◆ Consigne écrite A
Lisez le texte sur le panthéon hindou, puis répondez aux questions suivantes.
(i) Selon la tradition, à quoi Visnu préside-t-il ?
(ii) Quel nom reçoit fréquemment l'aspect destructeur de Rudra-Siva ?
(iii) Dans le vishnouisme, sur quoi Brahma est-il assis à chaque âge du monde ?

◆ Passage du texte
┏━━
Le panthéon brahmanique était extrêmement riche. Dans la perspective hindouiste, la mention des trente-trois dieux dont Indra est le chef subsiste théoriquement. Il s’y substitue dans certains textes une liste de trente dieux, au-dessus desquels trônent trois divinités majeures : Brahma, Visnu, Siva, que la tradition donne comme présidant le premier à la création, le deuxième à la conservation de l’univers et le dernier à sa destruction. La diversité même de leurs fonctions entraînera le besoin d’une unité supérieure.
Dans les milieux les plus proches de l’explication métaphysique des upanisad anciennes, l’unité est celle du Brahman impersonnel, dont les trois formes divines ne sont que des manifestations sur le plan du relatif. Dans les milieux où prédominent les tendances dévotieuses, ce rôle est dévolu à la Personne Unique, Suprême et Inaccessible, dont Brahma, Visnu et Síva sont de simples aspects. Cette conception prévaut surtout en climat shivaïte : Rudra-Siva y apparaît avec les trois visages (trimurti), son aspect destructeur recevant fréquemment le nom de Bhairava, «le Terrible», mais la même représentation est aussi très importante dans certaines sectes vishnouites telles que le Pañcaratra.
Ces trois formes divines sont les plus importantes, non les seules, car la diversité de telles manifestations est infinie ; elles sont toutes regroupées autour des deux figures qui vont dominer tout l’hindouisme : celle de Visnu et celle de Siva. Quant à Brahma, dont les racines plongeaient si profondément dans le brahmanisme, son culte décline. On ne l’invoque plus guère individuellement ; intégré à un autre contexte religieux, il ne joue plus qu’un rôle secondaire, conséquence probable du fait qu’il avait épuisé toutes ses possibilités à l’époque antérieure. Originellement, il n’était que la personnification, au masculin, du Brahman neutre. Dans les brahmana, il apparaissait comme le démiurge. La plénitude même du Brahman dont il est issu empêchera, par la suite, qu’on l’identifie à l’Absolu personnifié des cultes sectaires. Brahma était une limitation par rapport à l’infini ; on ne peut plus compter qu’un mouvement inverse s’esquisse en sa faveur. Il conserve sa fonction de démiurge dans la triade traditionnelle, comme dans la trimurti shivaïte. Dans le vishnouisme, également, à chaque âge du monde, assis sur le lotus jailli du nombril de Visnu, il remet en action le processus évolutif, à la façon décrite dès les textes plus anciens. Ainsi, en dépit de son appartenance à la triade dont on retrouve trace presque partout, Brahma s’efface et ne reçoit plus d’adorations particulières. On ne lui construit guère de sanctuaires ; rares sont ceux qui lui sont consacrés. Il ne demeure plus en présence, sur le même plan, que les deux autres grandes divinités.
┗━━
◆ Consigne écrite B
Filtrez les enregistrements : recopiez chaque ligne qui contient le mot "clef". La casse doit être respectée.

◆ Entrées extraites
┏━━
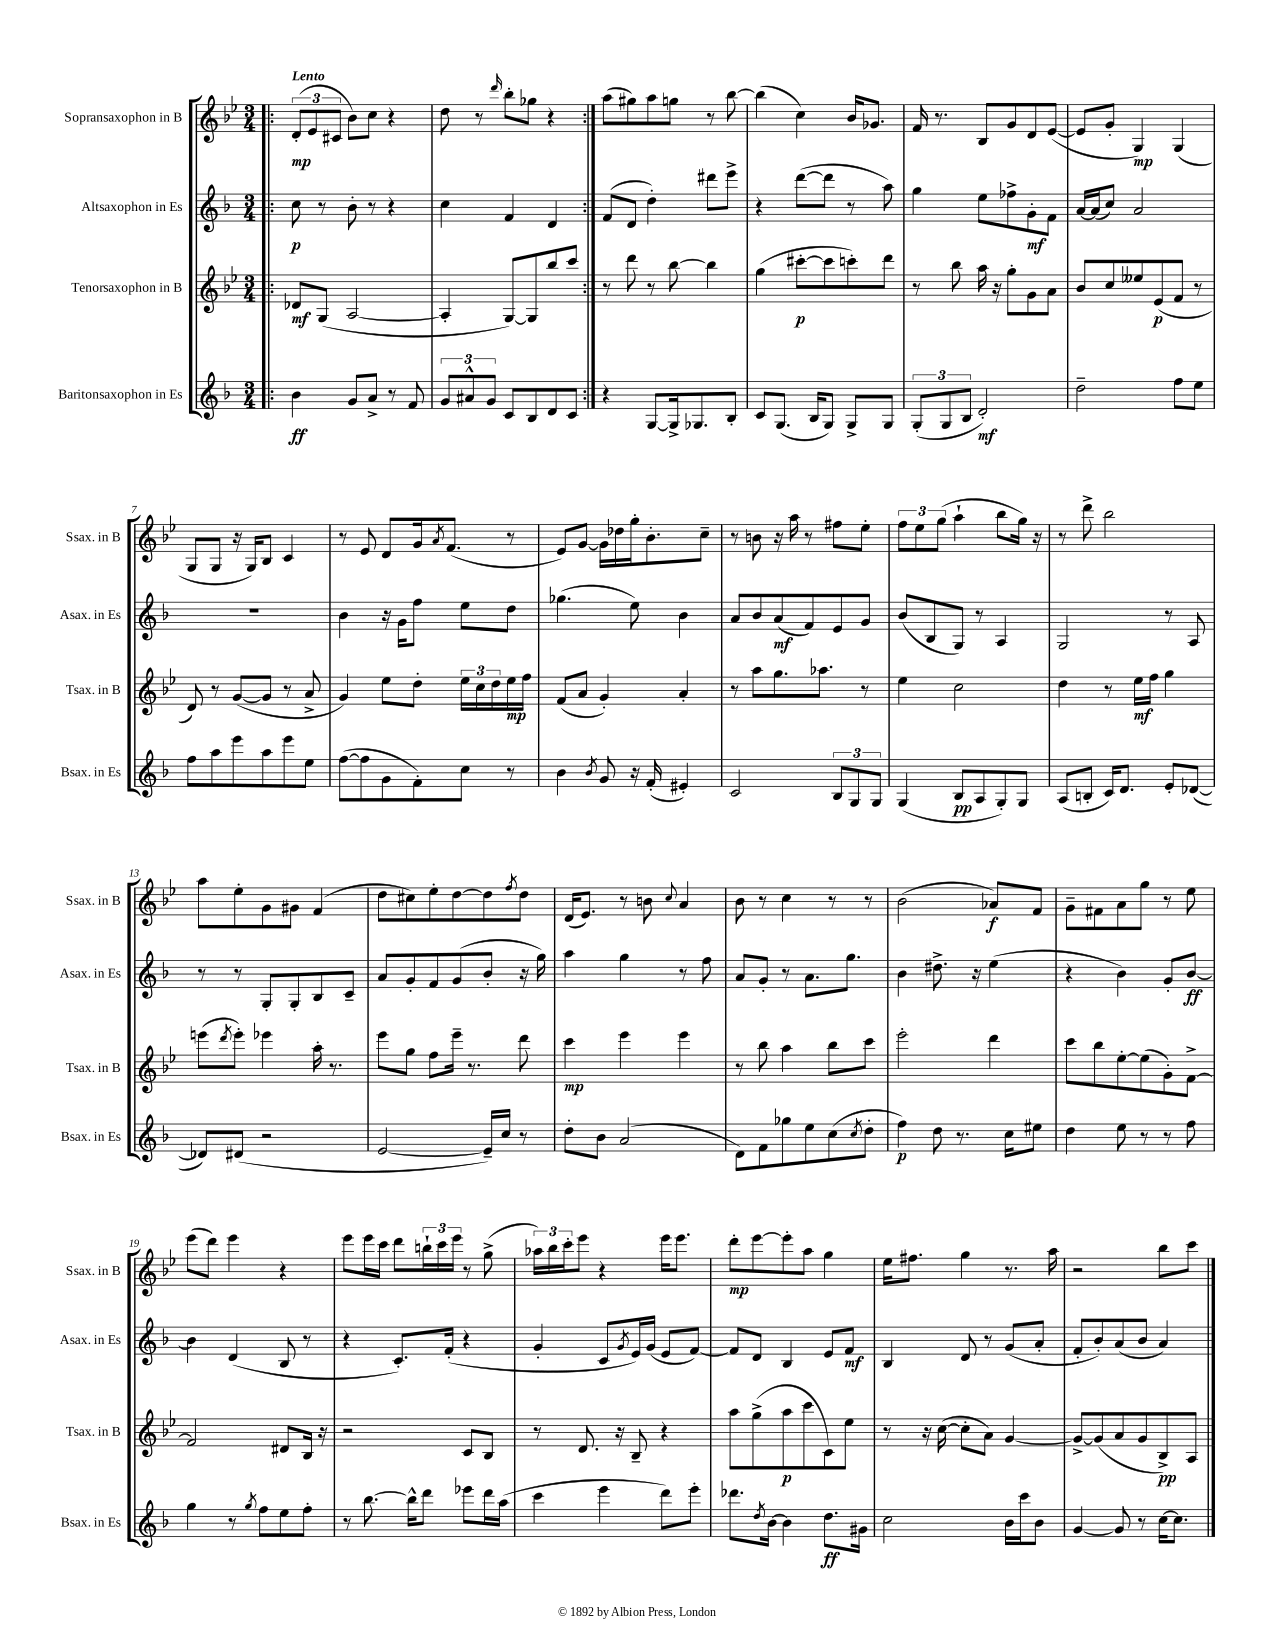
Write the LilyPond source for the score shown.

<<
\new StaffGroup <<
\new Staff = "s0" \with { instrumentName = "Sopransaxophon in B" shortInstrumentName = "Ssax. in B" } {
    \clef treble \key bes \major \numericTimeSignature \time 3/4 \tempo "Lento"
    \repeat volta 2 { \bar ".|:" \tuplet 3/2 { d'8-.\mp( ees'8 cis'8 } bes'8) c''8 r4 |
    d''8 r8 \grace { d'''16 } bes''8-. ges''8 r4 | }
    a''8( gis''8) a''8 g''8 r8 bes''8~ |
    bes''4( c''4) bes'16 ges'8. |
    f'16 r8. bes8 g'8 d'8 ees'8~( |
    ees'8 g'8-. g4\mp) g4( |
    g8 g8 r16 g16) bes8 c'4 |
    r8 ees'8 d'8 g'16 \acciaccatura { a'8 } f'8.( r8 |
    ees'8) g'8~ g'16 des''16 g''16-. bes'8.-. c''8-- |
    r8 b'8 r16 a''16 r8 fis''8 ees''8-. |
    \tuplet 3/2 { f''8 ees''8 g''8( } a''4-! bes''8 g''16) r16 |
    r8 d'''8-> bes''2 |
    a''8 ees''8-. g'8 gis'8 f'4( |
    d''8 cis''8) ees''8-. d''8~ d''8 \acciaccatura { f''8 } d''8 |
    d'16( ees'8.) r8 b'8 \appoggiatura { c''8 } a'4 |
    bes'8 r8 c''4 r8 r8 |
    bes'2( aes'8\f) f'8 |
    g'8-- fis'8 a'8 g''8 r8 ees''8 |
    ees'''8( d'''8) ees'''4 r4 |
    ees'''8 ees'''16 c'''16 d'''8 \tuplet 3/2 { b''16-! c'''16 ees'''16 } r8 g''8->( |
    \tuplet 3/2 { aes''16) bes''16 c'''16-. } ees'''8 r4 ees'''16 ees'''8. |
    d'''8-.\mp ees'''8~ ees'''8-. a''8 g''4 |
    ees''16 fis''8. g''4 r8. a''16 |
    r2 bes''8 c'''8 \bar "|." |
}
\new Staff = "s1" \with { instrumentName = "Altsaxophon in Es" shortInstrumentName = "Asax. in Es" } {
    \clef treble \key f \major \numericTimeSignature \time 3/4
    \repeat volta 2 { \bar ".|:" c''8\p r8 bes'8-. r8 r4 |
    c''4 f'4 d'4 | }
    f'8( d'8 d''4-.) dis'''8 e'''8-> |
    r4 d'''8~( d'''8 r8 a''8) |
    g''4 e''8 fes''8-> g'8-.\mf f'8 |
    a'16~ a'16( c''8) a'2 |
    R2. |
    bes'4 r16 g'16 f''8 e''8 d''8 |
    ges''4.( e''8) bes'4 |
    a'8 bes'8 a'8\mf( f'8) e'8 g'8 |
    bes'8( bes8 g8) r8 a4 |
    g2 r8 a8 |
    r8 r8 g8-. g8-. bes8 c'8-- |
    a'8 g'8-. f'8 g'8( bes'8-. r16 g''16) |
    a''4 g''4 r8 f''8 |
    a'8 g'8-. r8 a'8. g''8. |
    bes'4 dis''8.-> r16 e''4( |
    r4 bes'4) g'8-. bes'8~\ff |
    bes'4 d'4( bes8 r8 |
    r4 c'8.-.) f'16-.( r4 |
    g'4-. c'8 \acciaccatura { g'8 } e'16) g'16( e'8 f'8~) |
    f'8 d'8 bes4 e'8 f'8\mf |
    bes4 d'8 r8 g'8( a'8-. |
    f'8-. bes'8-.) a'8( bes'8 a'4) \bar "|." |
}
\new Staff = "s2" \with { instrumentName = "Tenorsaxophon in B" shortInstrumentName = "Tsax. in B" } {
    \clef treble \key bes \major \numericTimeSignature \time 3/4
    \repeat volta 2 { \bar ".|:" des'8\mf g8( a2~ |
    a4-. g8~) g8 bes''8 c'''8 | }
    r8 d'''8 r8 bes''8~ bes''4 |
    g''4( cis'''8~-.\p cis'''8 c'''8-.) d'''8 |
    r8 bes''8 a''16 r16 g''8-. g'8 a'8 |
    bes'8 c''8 eeses''8 ees'8\p( f'8 r8 |
    d'8) r8 g'8~( g'8 r8 a'8-> |
    g'4) ees''8 d''8-. \tuplet 3/2 { ees''16 c''16 d''16 } ees''16\mp f''16 |
    f'8( a'8 g'4-.) a'4-. |
    r8 a''8 g''8. aes''8. r8 |
    ees''4 c''2 |
    d''4 r8 ees''16\mf f''16 g''4 |
    e'''8( \acciaccatura { d'''8 } e'''8-.) ees'''4 a''16-. r8. |
    ees'''8 g''8 f''8 ees'''16-- r8. d'''8 |
    c'''4\mp ees'''4 ees'''4 |
    r8 bes''8 a''4 bes''8 c'''8 |
    ees'''2-. d'''4 |
    c'''8 bes''8 ees''8~-. ees''8( g'8-.) f'8~-> |
    f'2 dis'8 bes16 r16 |
    r2 c'8 bes8 |
    r8 d'8. r16 bes8-- r4 |
    a''8 g''8->( a''8\p c'''8 c'8) ees''8 |
    r8 r16 c''16~( c''8-. a'8) g'4~ |
    g'8~-> g'8( a'8 g'8 bes8->\pp) a8 \bar "|." |
}
\new Staff = "s3" \with { instrumentName = "Baritonsaxophon in Es" shortInstrumentName = "Bsax. in Es" } {
    \clef treble \key f \major \numericTimeSignature \time 3/4
    \repeat volta 2 { \bar ".|:" bes'4\ff g'8 a'8-> r8 f'8 |
    \tuplet 3/2 { g'8 ais'8-^ g'8 } c'8 bes8 d'8 c'8 | }
    r4 g8~ g16-> ges8. bes8-. |
    c'8 g8.( bes16 g8) g8-> g8 |
    \tuplet 3/2 { g8-.( g8 bes8 } d'2-.\mf) |
    d''2-- f''8 e''8 |
    f''8 a''8 e'''8 a''8 e'''8 e''8 |
    f''8~( f''8 g'8 f'8-.) c''8 r8 |
    bes'4 \acciaccatura { bes'8 } g'8 r16 f'16-.( eis'4-.) |
    c'2 \tuplet 3/2 { bes8 g8 g8 } |
    g4( bes8\pp a8 g8-.) g8 |
    a8( b8-. c'16) d'8. e'8-. des'8~( |
    des'8) dis'8( r2 |
    e'2~ e'16--) c''16 r8 |
    d''8-. bes'8 a'2( |
    d'8) f'8 ges''8 e''8 c''8( \acciaccatura { c''8 } d''8-. |
    f''4\p) d''8 r8. c''16 eis''8 |
    d''4 e''8 r8 r8 f''8 |
    g''4 r8 \acciaccatura { g''8 } f''8 e''8 f''8-. |
    r8 bes''8.~ bes''16-^ d'''8 ees'''8 d'''16 a''16( |
    c'''4 e'''4 d'''8) e'''8-. |
    des'''8. \acciaccatura { d''8 } bes'16~ bes'4 d''8.\ff gis'16 |
    c''2 bes'16 c'''16 bes'8 |
    g'4~ g'8 r8 c''16~ c''8. \bar "|." |
}
>>
>>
┗━━
◆ Corrigé de l'exercice A
(i) À la conservation de l'univers.
(ii) Bhairava, « le Terrible ».
(iii) Sur le lotus jailli du nombril de Visnu.

◆ Corrigé de l'exercice B
    \clef treble \key bes \major \numericTimeSignature \time 3/4 \tempo "Lento"
    \clef treble \key f \major \numericTimeSignature \time 3/4
    \clef treble \key bes \major \numericTimeSignature \time 3/4
    \clef treble \key f \major \numericTimeSignature \time 3/4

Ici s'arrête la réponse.